Evidentemente, la vicenda di Regeni non tira più per i tanti che all'inizio si erano riempiti la bocca di facili doglianze e che ora non ne trovano più la convenienza. La querula ex governante si è ben guardata dal deprecare l'invio dell'ambasciatore al Cairo e intanto gli striscioni sparsi per il Friuli si stanno scolorendo: non certo quello mai affisso nei costosi uffici romani della Regione. Uffici di rappresentanza che si affacciano in piazza Colonna, proprio di fronte a Palazzo Chigi e non servono ad un bel nulla se non a gravare sulle tasche degli ignari effevugini, per consentire ai nostri parlamentari di incontrare la clientela, di parcheggiare le borse della spesa e di alleviare la gravezza della “pajata” e dei “facioli con le cotiche”, schiacciando un pisolino e tirando qualche salutare scoreggia.

C'è da rimanere sbigottiti, tanto più nel momento in cui, oggidì, con grande soddisfazione della Procura di Roma e dei media asserviti alla politica, è giunta la notizia che gli Egiziani -bontà loro- consentiranno di visionare le riprese effettuate all'ingresso della metropolitana del Cairo il giorno della scomparsa di Giulio. Ma si può accettare che ciò avvenga a distanza di due anni e mezzo dai fatti e dopo le infinite richieste andate a vuoto? Che ciò avvenga dopo una catena infinita di bugie, omissioni e depistaggi? E cosa ci aspettiamo se non il solito trucco utile a trascinare la cosa alle calende greche? Non succederà nulla se non ci mettiamo in testa che Giulio è la nostra coscienza, che è figlio di noi tutti e che il suo non è un caso privato ma l'ennesimo schiaffo alla verità, inferto a questo povero Paese perché a forza di stragi e di insabbiamenti perda ogni speranza per un futuro migliore.

§ **Estratti di dati**:

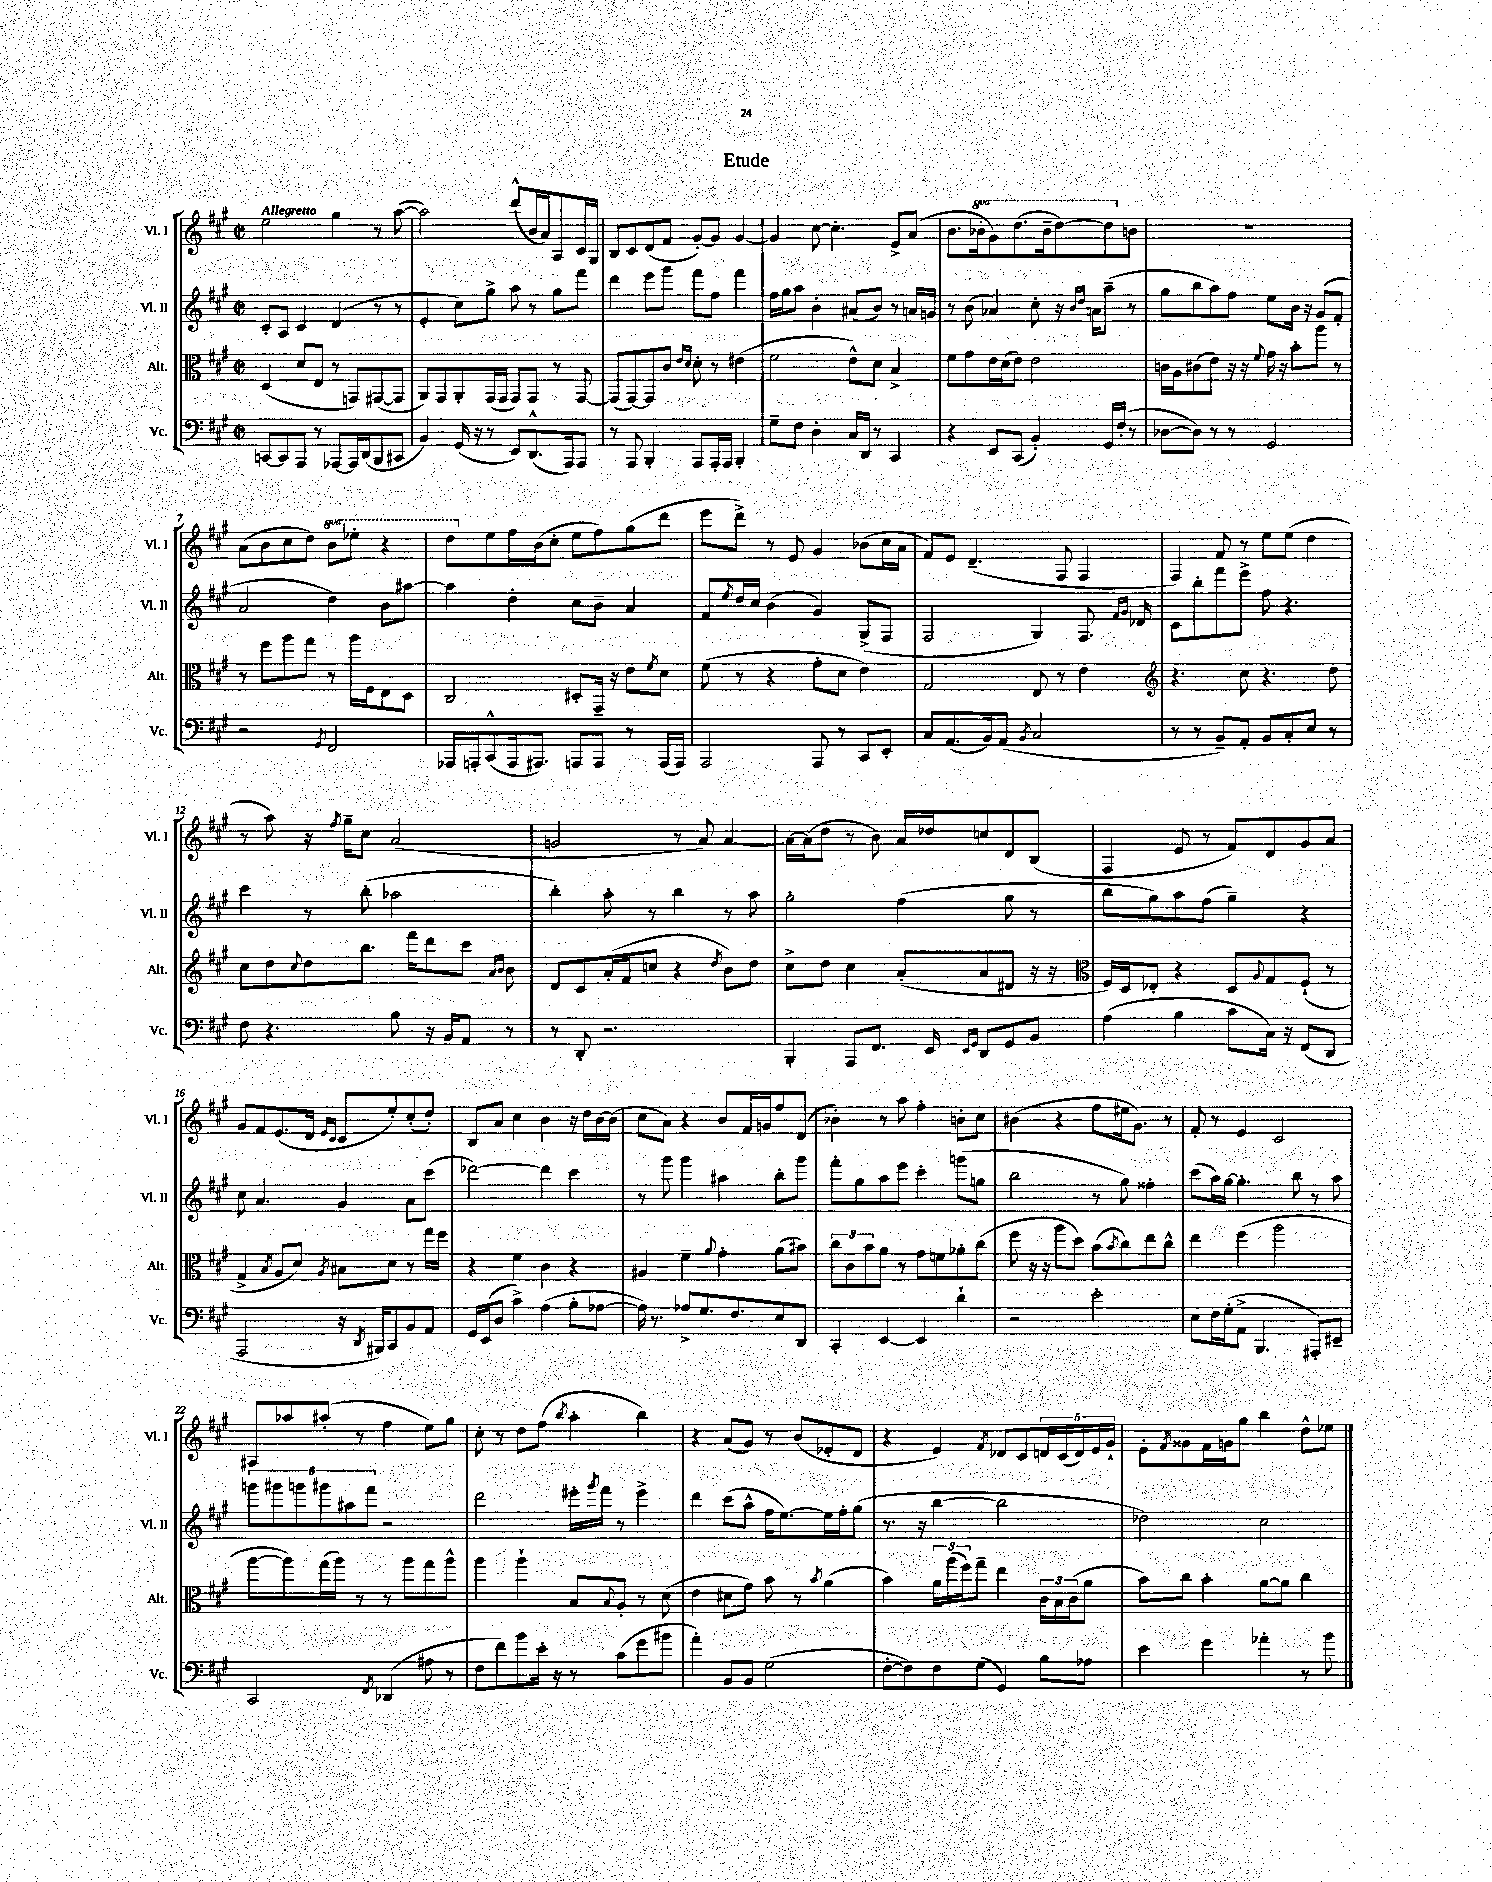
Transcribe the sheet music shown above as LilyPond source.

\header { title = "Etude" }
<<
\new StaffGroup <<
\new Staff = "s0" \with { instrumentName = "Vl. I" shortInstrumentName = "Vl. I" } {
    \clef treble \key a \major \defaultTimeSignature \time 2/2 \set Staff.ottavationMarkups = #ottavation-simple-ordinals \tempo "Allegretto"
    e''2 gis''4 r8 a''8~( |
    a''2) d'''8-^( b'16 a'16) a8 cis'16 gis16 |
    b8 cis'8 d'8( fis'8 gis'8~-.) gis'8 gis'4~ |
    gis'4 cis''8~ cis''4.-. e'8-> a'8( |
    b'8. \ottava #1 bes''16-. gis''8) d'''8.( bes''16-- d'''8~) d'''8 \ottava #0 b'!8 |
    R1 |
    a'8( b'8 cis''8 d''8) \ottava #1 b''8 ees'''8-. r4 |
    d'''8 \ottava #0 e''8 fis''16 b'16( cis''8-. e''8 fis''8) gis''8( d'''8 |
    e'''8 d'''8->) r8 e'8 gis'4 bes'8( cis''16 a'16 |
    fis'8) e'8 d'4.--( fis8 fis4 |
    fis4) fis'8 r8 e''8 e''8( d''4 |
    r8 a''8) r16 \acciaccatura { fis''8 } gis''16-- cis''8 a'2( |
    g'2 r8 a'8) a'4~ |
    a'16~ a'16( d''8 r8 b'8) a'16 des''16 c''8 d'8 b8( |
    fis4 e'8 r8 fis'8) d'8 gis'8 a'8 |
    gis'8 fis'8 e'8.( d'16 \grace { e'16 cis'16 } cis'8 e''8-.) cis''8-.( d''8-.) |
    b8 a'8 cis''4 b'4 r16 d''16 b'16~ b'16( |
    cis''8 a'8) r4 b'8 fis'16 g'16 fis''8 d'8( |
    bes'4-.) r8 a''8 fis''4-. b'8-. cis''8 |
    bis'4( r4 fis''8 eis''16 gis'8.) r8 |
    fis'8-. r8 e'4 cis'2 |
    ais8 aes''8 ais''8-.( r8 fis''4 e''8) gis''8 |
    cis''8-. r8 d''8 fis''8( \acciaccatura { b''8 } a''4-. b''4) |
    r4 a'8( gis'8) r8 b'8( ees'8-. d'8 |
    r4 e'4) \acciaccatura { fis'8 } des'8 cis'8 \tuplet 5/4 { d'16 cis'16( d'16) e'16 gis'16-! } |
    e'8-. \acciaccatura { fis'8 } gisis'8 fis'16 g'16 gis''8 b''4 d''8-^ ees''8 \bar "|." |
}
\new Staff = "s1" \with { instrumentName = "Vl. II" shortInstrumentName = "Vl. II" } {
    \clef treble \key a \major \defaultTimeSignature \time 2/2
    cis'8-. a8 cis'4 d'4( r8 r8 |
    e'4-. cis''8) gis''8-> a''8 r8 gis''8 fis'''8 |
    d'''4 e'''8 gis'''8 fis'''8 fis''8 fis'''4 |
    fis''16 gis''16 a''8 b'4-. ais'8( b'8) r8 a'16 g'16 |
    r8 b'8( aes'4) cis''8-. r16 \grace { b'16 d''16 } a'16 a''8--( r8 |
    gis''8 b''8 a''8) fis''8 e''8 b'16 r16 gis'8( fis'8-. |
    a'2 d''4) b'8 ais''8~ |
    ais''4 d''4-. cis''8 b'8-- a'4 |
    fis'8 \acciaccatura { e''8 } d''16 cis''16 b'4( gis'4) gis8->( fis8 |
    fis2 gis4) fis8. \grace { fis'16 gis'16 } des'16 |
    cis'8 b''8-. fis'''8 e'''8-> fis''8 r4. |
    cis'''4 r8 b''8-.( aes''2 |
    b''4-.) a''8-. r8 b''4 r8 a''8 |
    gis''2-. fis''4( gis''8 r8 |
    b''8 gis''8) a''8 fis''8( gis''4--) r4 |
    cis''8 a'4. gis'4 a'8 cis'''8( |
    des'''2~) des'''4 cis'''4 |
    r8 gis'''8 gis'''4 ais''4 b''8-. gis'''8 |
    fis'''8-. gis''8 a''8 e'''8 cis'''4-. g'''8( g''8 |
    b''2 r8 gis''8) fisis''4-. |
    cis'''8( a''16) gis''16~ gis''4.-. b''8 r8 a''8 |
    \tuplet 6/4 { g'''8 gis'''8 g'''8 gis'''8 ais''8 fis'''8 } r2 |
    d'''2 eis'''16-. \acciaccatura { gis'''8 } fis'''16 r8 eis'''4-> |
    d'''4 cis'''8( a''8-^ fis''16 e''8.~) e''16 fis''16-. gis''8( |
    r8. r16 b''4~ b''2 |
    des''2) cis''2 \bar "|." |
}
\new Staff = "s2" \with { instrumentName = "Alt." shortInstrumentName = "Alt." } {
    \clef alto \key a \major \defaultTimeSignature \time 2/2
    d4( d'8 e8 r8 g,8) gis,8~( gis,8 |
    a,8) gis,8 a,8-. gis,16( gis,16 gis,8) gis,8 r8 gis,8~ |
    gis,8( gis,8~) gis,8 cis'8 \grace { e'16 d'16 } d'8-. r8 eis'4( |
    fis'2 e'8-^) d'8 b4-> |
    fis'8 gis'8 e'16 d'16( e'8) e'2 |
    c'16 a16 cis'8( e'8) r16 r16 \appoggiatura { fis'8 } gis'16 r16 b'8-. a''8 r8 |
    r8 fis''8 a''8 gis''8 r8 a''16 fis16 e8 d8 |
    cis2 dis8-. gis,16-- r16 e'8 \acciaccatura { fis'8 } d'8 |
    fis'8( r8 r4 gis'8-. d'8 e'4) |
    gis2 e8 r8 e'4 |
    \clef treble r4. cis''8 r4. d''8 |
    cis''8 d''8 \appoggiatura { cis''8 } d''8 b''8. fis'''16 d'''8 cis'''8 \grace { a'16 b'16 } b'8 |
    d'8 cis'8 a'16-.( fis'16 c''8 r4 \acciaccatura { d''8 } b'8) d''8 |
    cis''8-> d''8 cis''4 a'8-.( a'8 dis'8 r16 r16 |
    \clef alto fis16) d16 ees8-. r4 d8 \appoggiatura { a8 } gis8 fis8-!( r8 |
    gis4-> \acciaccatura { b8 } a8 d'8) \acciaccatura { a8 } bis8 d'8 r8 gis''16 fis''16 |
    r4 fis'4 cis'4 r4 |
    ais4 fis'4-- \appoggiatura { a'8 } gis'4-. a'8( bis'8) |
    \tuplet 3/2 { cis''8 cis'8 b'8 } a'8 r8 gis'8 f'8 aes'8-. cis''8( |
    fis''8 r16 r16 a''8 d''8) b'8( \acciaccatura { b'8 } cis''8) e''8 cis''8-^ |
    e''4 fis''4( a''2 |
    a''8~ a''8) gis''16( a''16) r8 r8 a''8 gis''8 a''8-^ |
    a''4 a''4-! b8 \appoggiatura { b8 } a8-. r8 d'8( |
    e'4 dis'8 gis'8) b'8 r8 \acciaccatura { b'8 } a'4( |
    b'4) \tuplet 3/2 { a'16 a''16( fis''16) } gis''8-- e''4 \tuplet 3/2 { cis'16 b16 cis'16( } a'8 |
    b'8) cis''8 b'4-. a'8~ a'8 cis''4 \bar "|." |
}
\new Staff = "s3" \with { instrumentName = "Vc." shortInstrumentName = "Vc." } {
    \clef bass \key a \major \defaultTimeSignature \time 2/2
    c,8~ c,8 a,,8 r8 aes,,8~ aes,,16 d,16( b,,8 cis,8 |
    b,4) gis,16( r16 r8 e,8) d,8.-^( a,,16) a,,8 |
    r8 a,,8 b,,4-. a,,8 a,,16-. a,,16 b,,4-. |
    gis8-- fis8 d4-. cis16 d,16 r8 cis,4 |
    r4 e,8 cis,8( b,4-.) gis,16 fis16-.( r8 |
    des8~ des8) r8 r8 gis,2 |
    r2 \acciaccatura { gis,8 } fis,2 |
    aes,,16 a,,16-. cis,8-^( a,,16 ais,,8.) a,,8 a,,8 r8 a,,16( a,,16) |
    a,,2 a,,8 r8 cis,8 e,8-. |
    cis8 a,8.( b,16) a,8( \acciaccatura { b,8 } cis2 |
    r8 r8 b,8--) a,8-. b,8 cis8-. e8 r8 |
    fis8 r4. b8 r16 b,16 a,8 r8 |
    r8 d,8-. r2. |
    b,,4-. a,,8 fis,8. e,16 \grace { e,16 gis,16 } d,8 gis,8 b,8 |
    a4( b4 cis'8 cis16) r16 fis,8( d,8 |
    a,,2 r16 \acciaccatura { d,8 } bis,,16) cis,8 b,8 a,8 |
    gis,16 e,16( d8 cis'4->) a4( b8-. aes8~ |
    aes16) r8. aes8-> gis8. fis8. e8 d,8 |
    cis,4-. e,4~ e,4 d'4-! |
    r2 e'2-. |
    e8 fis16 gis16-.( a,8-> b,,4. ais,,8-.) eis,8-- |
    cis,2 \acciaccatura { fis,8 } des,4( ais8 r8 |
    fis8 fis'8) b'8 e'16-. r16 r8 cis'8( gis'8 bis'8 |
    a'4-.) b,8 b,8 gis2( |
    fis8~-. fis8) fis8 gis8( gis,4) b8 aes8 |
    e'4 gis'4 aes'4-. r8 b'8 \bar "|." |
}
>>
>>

§ **Da svolgere**:
A – Individua nel listato ogni riga che contiene la stringa "shortInstrumentName" e riportala.
B – Prosegui il brano sul caso Regeni a partire dall'ultima frase riportata.
Il brano e il listato hanno origini diverse.

§ **Risultati dell'esercizio**:
A –
\new Staff = "s0" \with { instrumentName = "Vl. I" shortInstrumentName = "Vl. I" } {
\new Staff = "s1" \with { instrumentName = "Vl. II" shortInstrumentName = "Vl. II" } {
\new Staff = "s2" \with { instrumentName = "Alt." shortInstrumentName = "Alt." } {
\new Staff = "s3" \with { instrumentName = "Vc." shortInstrumentName = "Vc." } {

B –
Siamo di fronte a dinamiche collaudate, poste a servizio dello status quo e dei potentati; dinamiche che fanno il paio con le nostre denunce che finiscono nel dimenticatoio o che riemergono a distanza di anni con un immancabile non luogo a procedere e solo nel momento in cui è troppo tardi per contenere gli effetti del reato. Quando due successive denunce per disastro ambientale spariscono dal tavolo di Pignatone per dare modo ai colpevoli di svignarsela non ci sono parole per esprimere lo sgomento. Non di meno la giustizia amministrativa, per essere infarcita di membri designati direttamente dalla sfera politica, finisce per assecondarne le trame e gli interessi con una lentezza esasperante, a volte con decisioni   scandalose e intempestive che vengono pubblicate a distanza di mesi e mesi, rendendo spesso inutile o inefficace ogni conseguente risoluzione. Ogni qualvolta si toccano i potentati la lotta si fa impari e a difendere la verità e i beni comuni contro chi esercita impunemente un abuso di posizione dominante e manipola i media e gli amministratori pubblici a suo piacimento servono una determinazione e risorse economiche a non finire. E allora c'è da chiedersi quale rapporto possa esistere fra la giustizia formale amministrata dai tribunali e quella sostanziale, proclamata solennemente dell'articolo 3 della Costituzione?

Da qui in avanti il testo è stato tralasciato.